Being the first Sunday of the month, and also World Communion Sunday, in just a few moments, we will commemorate what took place in the upper room. At the Last Supper, Jesus established a new covenant to follow. To share the bread and the wine, “in remembrance of me” (Lk 22:19-20). In this action, even though Jesus knew that his crucifixion was nigh, recollection of what empire, the state, will do to Jesus, and his ministry is all that Jesus asks of us. Jesus does not ask for vengeance, but for remembrance, and communion.

Understood in this way then, the bread and wine substitute sacrifice itself. Each time we partake in communion we are saved from sacrifice, and blessed in fellowship. Love feasts are the ultimate interrupter of reciprocal violence. This is why Paul exhorts us to examine ourselves and consider the whole body of Christ, the whole community, as we come to the feast.

Communion subverts what happened at calvary. As a community we gather around, not to observe an executed body on a cross, but to become, together, Christ’s body in the world. An inclusive meal with a radical welcome, that follows Jesus’ ethic of boundary crossing, eating together calls us into deeper communion, with each other and with God.  

Every time we partake, we do so in remembrance of justice perverted, and to the flourishing of koinonia, fellowship toward the world as it should be, sharing and caring, regardless of class and isms. We collectively state, never again. In taking the bread and the wine, we place ourselves in solidarity with victims, the crucified. “To be reconciled to God then, is to, like Paul, convert from the crowd that gathers around victims, and to be reconciled with one another.” For this is our commandment, to love one another, and to partake continually of the agape love feast. 

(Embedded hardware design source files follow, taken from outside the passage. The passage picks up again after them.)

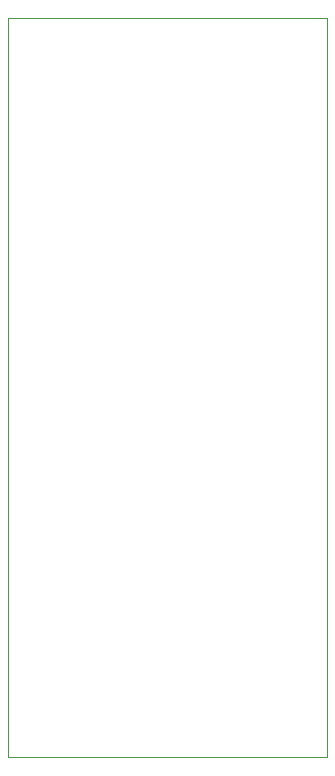
<source format=gbr>
%TF.GenerationSoftware,KiCad,Pcbnew,9.0.2*%
%TF.CreationDate,2025-06-27T21:37:16+02:00*%
%TF.ProjectId,flex_aufsatz,666c6578-5f61-4756-9673-61747a2e6b69,rev?*%
%TF.SameCoordinates,Original*%
%TF.FileFunction,Profile,NP*%
%FSLAX46Y46*%
G04 Gerber Fmt 4.6, Leading zero omitted, Abs format (unit mm)*
G04 Created by KiCad (PCBNEW 9.0.2) date 2025-06-27 21:37:16*
%MOMM*%
%LPD*%
G01*
G04 APERTURE LIST*
%TA.AperFunction,Profile*%
%ADD10C,0.050000*%
%TD*%
G04 APERTURE END LIST*
D10*
X122000000Y-160550000D02*
X122000000Y-155500000D01*
X95000000Y-160550000D02*
X122000000Y-160550000D01*
X95000000Y-160000000D02*
X95000000Y-160550000D01*
X95600000Y-98000000D02*
X95000000Y-98000000D01*
X122000000Y-155100000D02*
X122000000Y-155500000D01*
X95000000Y-155500000D02*
X95000000Y-160000000D01*
X95000000Y-155300000D02*
X95000000Y-155500000D01*
X122000000Y-98000000D02*
X122000000Y-155100000D01*
X121000000Y-98000000D02*
X122000000Y-98000000D01*
X95600000Y-98000000D02*
X121000000Y-98000000D01*
X95000000Y-98000000D02*
X95000000Y-155300000D01*
M02*

</source>
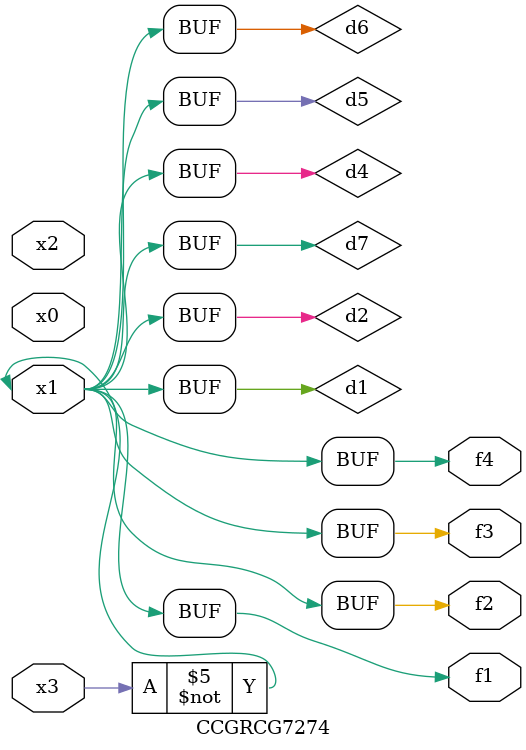
<source format=v>
module CCGRCG7274(
	input x0, x1, x2, x3,
	output f1, f2, f3, f4
);

	wire d1, d2, d3, d4, d5, d6, d7;

	not (d1, x3);
	buf (d2, x1);
	xnor (d3, d1, d2);
	nor (d4, d1);
	buf (d5, d1, d2);
	buf (d6, d4, d5);
	nand (d7, d4);
	assign f1 = d6;
	assign f2 = d7;
	assign f3 = d6;
	assign f4 = d6;
endmodule

</source>
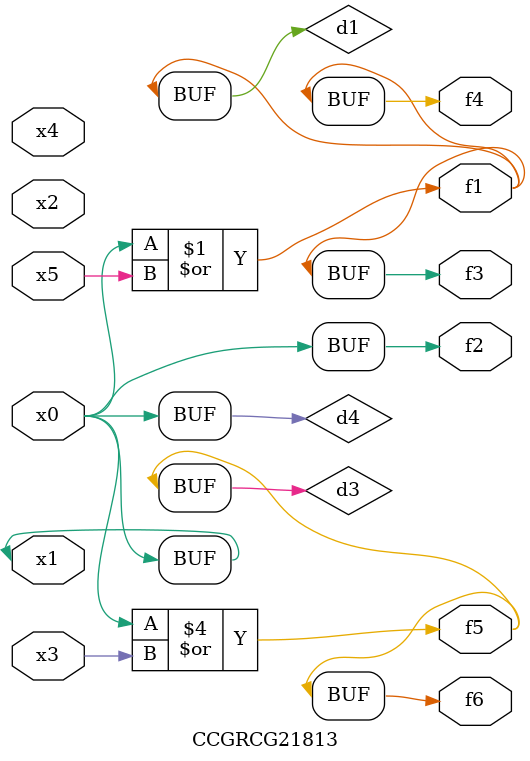
<source format=v>
module CCGRCG21813(
	input x0, x1, x2, x3, x4, x5,
	output f1, f2, f3, f4, f5, f6
);

	wire d1, d2, d3, d4;

	or (d1, x0, x5);
	xnor (d2, x1, x4);
	or (d3, x0, x3);
	buf (d4, x0, x1);
	assign f1 = d1;
	assign f2 = d4;
	assign f3 = d1;
	assign f4 = d1;
	assign f5 = d3;
	assign f6 = d3;
endmodule

</source>
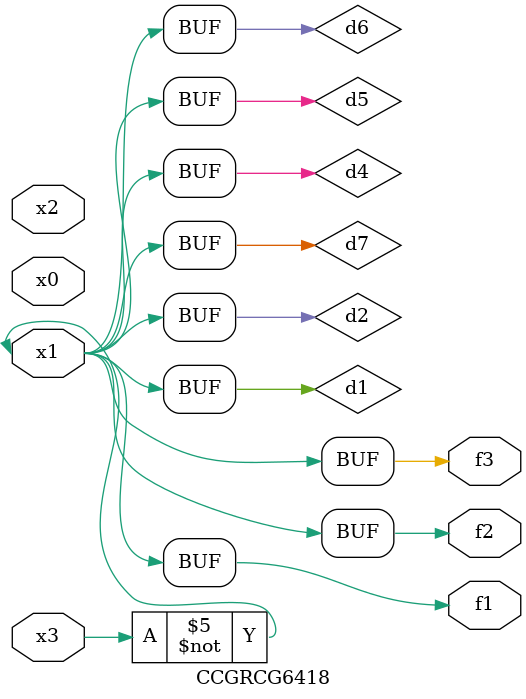
<source format=v>
module CCGRCG6418(
	input x0, x1, x2, x3,
	output f1, f2, f3
);

	wire d1, d2, d3, d4, d5, d6, d7;

	not (d1, x3);
	buf (d2, x1);
	xnor (d3, d1, d2);
	nor (d4, d1);
	buf (d5, d1, d2);
	buf (d6, d4, d5);
	nand (d7, d4);
	assign f1 = d6;
	assign f2 = d7;
	assign f3 = d6;
endmodule

</source>
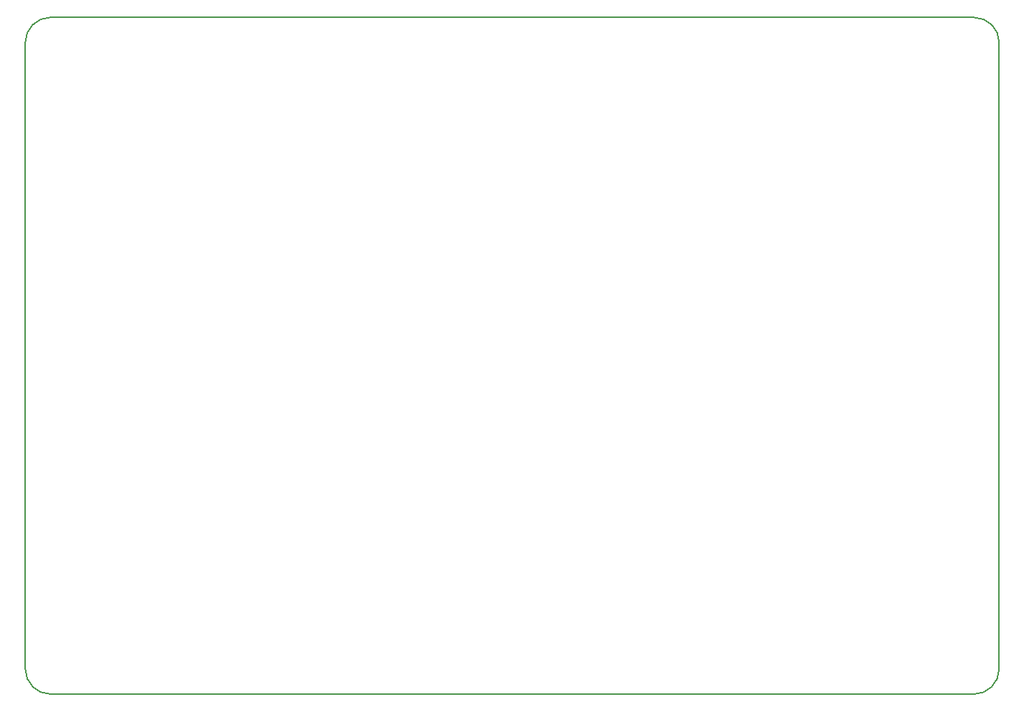
<source format=gbr>
%TF.GenerationSoftware,KiCad,Pcbnew,9.0.4*%
%TF.CreationDate,2025-09-24T21:04:32+02:00*%
%TF.ProjectId,stepperbalancerelektonics,73746570-7065-4726-9261-6c616e636572,rev?*%
%TF.SameCoordinates,Original*%
%TF.FileFunction,Profile,NP*%
%FSLAX46Y46*%
G04 Gerber Fmt 4.6, Leading zero omitted, Abs format (unit mm)*
G04 Created by KiCad (PCBNEW 9.0.4) date 2025-09-24 21:04:32*
%MOMM*%
%LPD*%
G01*
G04 APERTURE LIST*
%TA.AperFunction,Profile*%
%ADD10C,0.200000*%
%TD*%
G04 APERTURE END LIST*
D10*
X71580000Y-125720000D02*
G75*
G02*
X68580000Y-122720000I0J3000000D01*
G01*
X183580000Y-122720000D02*
G75*
G02*
X180580000Y-125720000I-3000000J0D01*
G01*
X68580000Y-48720000D02*
G75*
G02*
X71580000Y-45720000I3000000J0D01*
G01*
X180580000Y-45720000D02*
G75*
G02*
X183580000Y-48720000I0J-3000000D01*
G01*
X68580000Y-122720000D02*
X68580000Y-48720000D01*
X180580000Y-125720000D02*
X71580000Y-125720000D01*
X183580000Y-48720000D02*
X183580000Y-122720000D01*
X71580000Y-45720000D02*
X180580000Y-45720000D01*
M02*

</source>
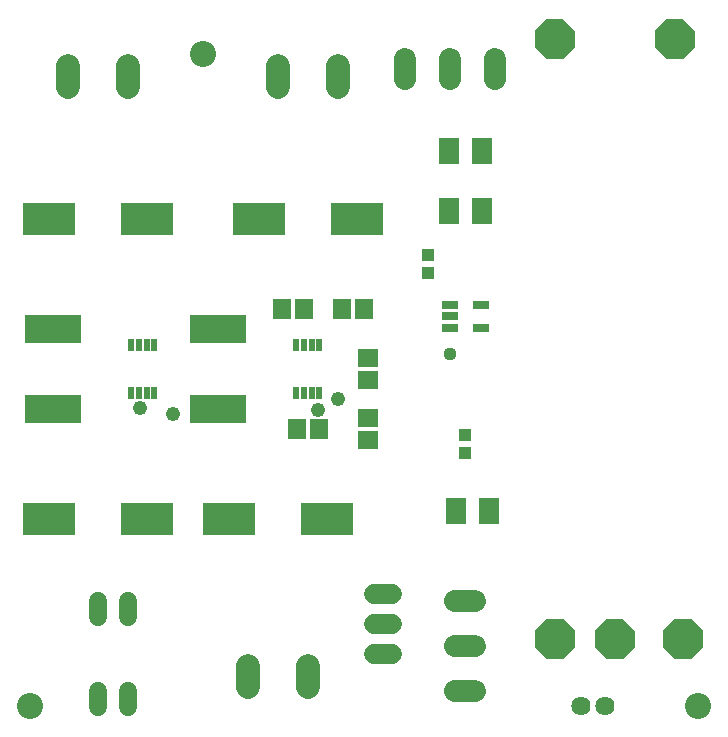
<source format=gts>
G75*
%MOIN*%
%OFA0B0*%
%FSLAX25Y25*%
%IPPOS*%
%LPD*%
%AMOC8*
5,1,8,0,0,1.08239X$1,22.5*
%
%ADD10C,0.08674*%
%ADD11C,0.07850*%
%ADD12R,0.17729X0.10643*%
%ADD13R,0.01969X0.04232*%
%ADD14R,0.18517X0.09658*%
%ADD15R,0.07099X0.05918*%
%ADD16R,0.05918X0.07099*%
%ADD17C,0.06000*%
%ADD18C,0.06800*%
%ADD19R,0.05524X0.02965*%
%ADD20R,0.07099X0.08674*%
%ADD21R,0.03950X0.03950*%
%ADD22OC8,0.13200*%
%ADD23C,0.07400*%
%ADD24C,0.06400*%
%ADD25C,0.04800*%
%ADD26C,0.04762*%
%ADD27C,0.04369*%
%ADD28OC8,0.13461*%
D10*
X0019100Y0019100D03*
X0076600Y0236600D03*
X0241600Y0019100D03*
D11*
X0111600Y0025575D02*
X0111600Y0032625D01*
X0091600Y0032625D02*
X0091600Y0025575D01*
X0101600Y0225575D02*
X0101600Y0232625D01*
X0121600Y0232625D02*
X0121600Y0225575D01*
X0051600Y0225575D02*
X0051600Y0232625D01*
X0031600Y0232625D02*
X0031600Y0225575D01*
D12*
X0025261Y0181600D03*
X0057939Y0181600D03*
X0095261Y0181600D03*
X0127939Y0181600D03*
X0117939Y0081600D03*
X0085261Y0081600D03*
X0057939Y0081600D03*
X0025261Y0081600D03*
D13*
X0052761Y0123480D03*
X0055320Y0123480D03*
X0057880Y0123480D03*
X0060439Y0123480D03*
X0060439Y0139720D03*
X0057880Y0139720D03*
X0055320Y0139720D03*
X0052761Y0139720D03*
X0107761Y0139720D03*
X0110320Y0139720D03*
X0112880Y0139720D03*
X0115439Y0139720D03*
X0115439Y0123480D03*
X0112880Y0123480D03*
X0110320Y0123480D03*
X0107761Y0123480D03*
D14*
X0081600Y0118281D03*
X0081600Y0144919D03*
X0026600Y0144919D03*
X0026600Y0118281D03*
D15*
X0131600Y0115340D03*
X0131600Y0107860D03*
X0131600Y0127860D03*
X0131600Y0135340D03*
D16*
X0130340Y0151600D03*
X0122860Y0151600D03*
X0110340Y0151600D03*
X0102860Y0151600D03*
X0107860Y0111600D03*
X0115340Y0111600D03*
D17*
X0051600Y0054200D02*
X0051600Y0049000D01*
X0041600Y0049000D02*
X0041600Y0054200D01*
X0041600Y0024200D02*
X0041600Y0019000D01*
X0051600Y0019000D02*
X0051600Y0024200D01*
D18*
X0133600Y0036600D02*
X0139600Y0036600D01*
X0139600Y0046600D02*
X0133600Y0046600D01*
X0133600Y0056600D02*
X0139600Y0056600D01*
D19*
X0158982Y0145360D03*
X0158982Y0149100D03*
X0158982Y0152840D03*
X0169218Y0152840D03*
X0169218Y0145360D03*
D20*
X0169612Y0184100D03*
X0158588Y0184100D03*
X0158588Y0204100D03*
X0169612Y0204100D03*
X0172112Y0084100D03*
X0161088Y0084100D03*
D21*
X0164100Y0103647D03*
X0164100Y0109553D03*
X0151600Y0163647D03*
X0151600Y0169553D03*
D22*
X0194100Y0241600D03*
X0234100Y0241600D03*
X0214100Y0041600D03*
D23*
X0167400Y0039100D02*
X0160800Y0039100D01*
X0160800Y0054100D02*
X0167400Y0054100D01*
X0167400Y0024100D02*
X0160800Y0024100D01*
X0159100Y0228300D02*
X0159100Y0234900D01*
X0144100Y0234900D02*
X0144100Y0228300D01*
X0174100Y0228300D02*
X0174100Y0234900D01*
D24*
X0202663Y0019100D03*
X0210537Y0019100D03*
D25*
X0115100Y0117800D03*
X0055700Y0118700D03*
D26*
X0066600Y0116600D03*
X0121600Y0121600D03*
D27*
X0159100Y0136600D03*
D28*
X0194100Y0041600D03*
X0236600Y0041600D03*
M02*

</source>
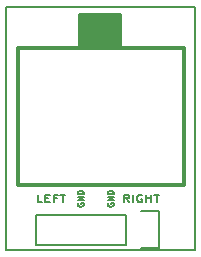
<source format=gbr>
G04 #@! TF.FileFunction,Legend,Top*
%FSLAX46Y46*%
G04 Gerber Fmt 4.6, Leading zero omitted, Abs format (unit mm)*
G04 Created by KiCad (PCBNEW 4.0.6) date Tue May 30 16:02:55 2017*
%MOMM*%
%LPD*%
G01*
G04 APERTURE LIST*
%ADD10C,0.100000*%
%ADD11C,0.200000*%
%ADD12C,0.158750*%
%ADD13C,0.127000*%
%ADD14C,0.300000*%
%ADD15C,1.000000*%
%ADD16C,0.150000*%
G04 APERTURE END LIST*
D10*
D11*
X159166000Y-74922000D02*
X143164000Y-74922000D01*
X159166000Y-95496000D02*
X159166000Y-74922000D01*
X143164000Y-95496000D02*
X159166000Y-95496000D01*
X143164000Y-74922000D02*
X143164000Y-95496000D01*
D12*
X153578000Y-91465262D02*
X153324000Y-91162881D01*
X153142572Y-91465262D02*
X153142572Y-90830262D01*
X153432857Y-90830262D01*
X153505429Y-90860500D01*
X153541714Y-90890738D01*
X153578000Y-90951214D01*
X153578000Y-91041929D01*
X153541714Y-91102405D01*
X153505429Y-91132643D01*
X153432857Y-91162881D01*
X153142572Y-91162881D01*
X153904572Y-91465262D02*
X153904572Y-90830262D01*
X154666571Y-90860500D02*
X154594000Y-90830262D01*
X154485143Y-90830262D01*
X154376286Y-90860500D01*
X154303714Y-90920976D01*
X154267429Y-90981452D01*
X154231143Y-91102405D01*
X154231143Y-91193119D01*
X154267429Y-91314071D01*
X154303714Y-91374548D01*
X154376286Y-91435024D01*
X154485143Y-91465262D01*
X154557714Y-91465262D01*
X154666571Y-91435024D01*
X154702857Y-91404786D01*
X154702857Y-91193119D01*
X154557714Y-91193119D01*
X155029429Y-91465262D02*
X155029429Y-90830262D01*
X155029429Y-91132643D02*
X155464857Y-91132643D01*
X155464857Y-91465262D02*
X155464857Y-90830262D01*
X155718857Y-90830262D02*
X156154286Y-90830262D01*
X155936572Y-91465262D02*
X155936572Y-90830262D01*
D13*
X151800000Y-91565047D02*
X151775810Y-91613428D01*
X151775810Y-91686000D01*
X151800000Y-91758571D01*
X151848381Y-91806952D01*
X151896762Y-91831143D01*
X151993524Y-91855333D01*
X152066095Y-91855333D01*
X152162857Y-91831143D01*
X152211238Y-91806952D01*
X152259619Y-91758571D01*
X152283810Y-91686000D01*
X152283810Y-91637619D01*
X152259619Y-91565047D01*
X152235429Y-91540857D01*
X152066095Y-91540857D01*
X152066095Y-91637619D01*
X152283810Y-91323143D02*
X151775810Y-91323143D01*
X152283810Y-91032857D01*
X151775810Y-91032857D01*
X152283810Y-90790953D02*
X151775810Y-90790953D01*
X151775810Y-90670000D01*
X151800000Y-90597429D01*
X151848381Y-90549048D01*
X151896762Y-90524857D01*
X151993524Y-90500667D01*
X152066095Y-90500667D01*
X152162857Y-90524857D01*
X152211238Y-90549048D01*
X152259619Y-90597429D01*
X152283810Y-90670000D01*
X152283810Y-90790953D01*
X149260000Y-91565047D02*
X149235810Y-91613428D01*
X149235810Y-91686000D01*
X149260000Y-91758571D01*
X149308381Y-91806952D01*
X149356762Y-91831143D01*
X149453524Y-91855333D01*
X149526095Y-91855333D01*
X149622857Y-91831143D01*
X149671238Y-91806952D01*
X149719619Y-91758571D01*
X149743810Y-91686000D01*
X149743810Y-91637619D01*
X149719619Y-91565047D01*
X149695429Y-91540857D01*
X149526095Y-91540857D01*
X149526095Y-91637619D01*
X149743810Y-91323143D02*
X149235810Y-91323143D01*
X149743810Y-91032857D01*
X149235810Y-91032857D01*
X149743810Y-90790953D02*
X149235810Y-90790953D01*
X149235810Y-90670000D01*
X149260000Y-90597429D01*
X149308381Y-90549048D01*
X149356762Y-90524857D01*
X149453524Y-90500667D01*
X149526095Y-90500667D01*
X149622857Y-90524857D01*
X149671238Y-90549048D01*
X149719619Y-90597429D01*
X149743810Y-90670000D01*
X149743810Y-90790953D01*
D12*
X146248286Y-91465262D02*
X145885429Y-91465262D01*
X145885429Y-90830262D01*
X146502286Y-91132643D02*
X146756286Y-91132643D01*
X146865143Y-91465262D02*
X146502286Y-91465262D01*
X146502286Y-90830262D01*
X146865143Y-90830262D01*
X147445715Y-91132643D02*
X147191715Y-91132643D01*
X147191715Y-91465262D02*
X147191715Y-90830262D01*
X147554572Y-90830262D01*
X147736000Y-90830262D02*
X148171429Y-90830262D01*
X147953715Y-91465262D02*
X147953715Y-90830262D01*
D14*
X152800000Y-78400000D02*
X152800000Y-75600000D01*
X152800000Y-75600000D02*
X149400000Y-75600000D01*
X149400000Y-75600000D02*
X149400000Y-78400000D01*
X149200000Y-78400000D02*
X153200000Y-78400000D01*
D15*
X152400000Y-76600000D02*
X150200000Y-76600000D01*
X149800000Y-77200000D02*
X152400000Y-77200000D01*
X149800000Y-78000000D02*
X152400000Y-78000000D01*
X149800000Y-77800000D02*
X149800000Y-78000000D01*
X149800000Y-77800000D02*
X149800000Y-76000000D01*
X149800000Y-76000000D02*
X152400000Y-76000000D01*
X152400000Y-76000000D02*
X152400000Y-78000000D01*
D14*
X144200000Y-90000000D02*
X158200000Y-90000000D01*
X158200000Y-90000000D02*
X158200000Y-78400000D01*
X158200000Y-78400000D02*
X152600000Y-78400000D01*
X152600000Y-78400000D02*
X152600000Y-76400000D01*
X149800000Y-78400000D02*
X144200000Y-78400000D01*
X144200000Y-78400000D02*
X144200000Y-90000000D01*
D16*
X153330000Y-92530000D02*
X145710000Y-92530000D01*
X153330000Y-95070000D02*
X145710000Y-95070000D01*
X156150000Y-95350000D02*
X154600000Y-95350000D01*
X145710000Y-92530000D02*
X145710000Y-95070000D01*
X153330000Y-95070000D02*
X153330000Y-92530000D01*
X154600000Y-92250000D02*
X156150000Y-92250000D01*
X156150000Y-92250000D02*
X156150000Y-95350000D01*
M02*

</source>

So, whether we pass tortillas, flatbreads, crackers, juice, wine, or coconut milk, may we do so with the intention of building beloved community. Whether we eat lying down, standing up, or seated, may we consider those around us. And whether we partake in homes or in large buildings, may we never forget that through this sacrament, we are all connected to Christ, and as the body of Christ, we are called to share feasts of love, wherever we go. May it be so. Amen.